What is being asked: Work out how many lines of the listing below mention the word "over", and give only that figure.

Source material:
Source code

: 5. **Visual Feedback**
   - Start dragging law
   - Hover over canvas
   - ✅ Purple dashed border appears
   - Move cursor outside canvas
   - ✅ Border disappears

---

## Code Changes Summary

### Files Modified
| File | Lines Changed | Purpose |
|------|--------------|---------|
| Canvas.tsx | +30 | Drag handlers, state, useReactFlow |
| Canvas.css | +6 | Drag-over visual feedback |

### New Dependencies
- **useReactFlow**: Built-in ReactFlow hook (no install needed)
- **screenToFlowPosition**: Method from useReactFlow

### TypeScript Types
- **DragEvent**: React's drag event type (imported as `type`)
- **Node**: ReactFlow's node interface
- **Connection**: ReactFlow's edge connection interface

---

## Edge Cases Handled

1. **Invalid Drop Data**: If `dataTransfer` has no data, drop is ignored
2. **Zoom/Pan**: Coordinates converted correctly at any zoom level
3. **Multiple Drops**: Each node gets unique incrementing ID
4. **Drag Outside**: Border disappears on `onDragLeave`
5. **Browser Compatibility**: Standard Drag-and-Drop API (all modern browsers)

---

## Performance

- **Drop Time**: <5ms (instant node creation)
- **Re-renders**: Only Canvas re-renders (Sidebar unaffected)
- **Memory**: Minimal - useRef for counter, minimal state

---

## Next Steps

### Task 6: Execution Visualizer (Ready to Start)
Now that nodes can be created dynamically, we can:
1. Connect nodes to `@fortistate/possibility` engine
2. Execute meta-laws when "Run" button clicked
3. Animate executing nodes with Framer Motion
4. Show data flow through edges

Response area: 2